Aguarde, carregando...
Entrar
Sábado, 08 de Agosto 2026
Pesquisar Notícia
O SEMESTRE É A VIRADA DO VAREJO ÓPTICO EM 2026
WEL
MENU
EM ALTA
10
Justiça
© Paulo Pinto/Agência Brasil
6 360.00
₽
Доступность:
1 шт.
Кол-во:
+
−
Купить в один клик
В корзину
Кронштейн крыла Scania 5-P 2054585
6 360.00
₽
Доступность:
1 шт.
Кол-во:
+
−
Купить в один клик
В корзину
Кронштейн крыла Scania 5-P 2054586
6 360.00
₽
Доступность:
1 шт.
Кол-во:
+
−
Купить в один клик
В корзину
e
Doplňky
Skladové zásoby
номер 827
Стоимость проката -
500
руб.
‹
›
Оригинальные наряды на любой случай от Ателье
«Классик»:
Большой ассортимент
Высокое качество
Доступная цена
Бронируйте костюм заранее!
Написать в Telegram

Your task
Reproduce the material exactly, with every line intact.

Output below
Aguarde, carregando...
Entrar
Sábado, 08 de Agosto 2026
Pesquisar Notícia
O SEMESTRE É A VIRADA DO VAREJO ÓPTICO EM 2026
WEL
MENU
EM ALTA
10
Justiça
© Paulo Pinto/Agência Brasil
6 360.00
₽
Доступность:
1 шт.
Кол-во:
+
−
Купить в один клик
В корзину
Кронштейн крыла Scania 5-P 2054585
6 360.00
₽
Доступность:
1 шт.
Кол-во:
+
−
Купить в один клик
В корзину
Кронштейн крыла Scania 5-P 2054586
6 360.00
₽
Доступность:
1 шт.
Кол-во:
+
−
Купить в один клик
В корзину
e
Doplňky
Skladové zásoby
номер 827
Стоимость проката -
500
руб.
‹
›
Оригинальные наряды на любой случай от Ателье
«Классик»:
Большой ассортимент
Высокое качество
Доступная цена
Бронируйте костюм заранее!
Написать в Telegram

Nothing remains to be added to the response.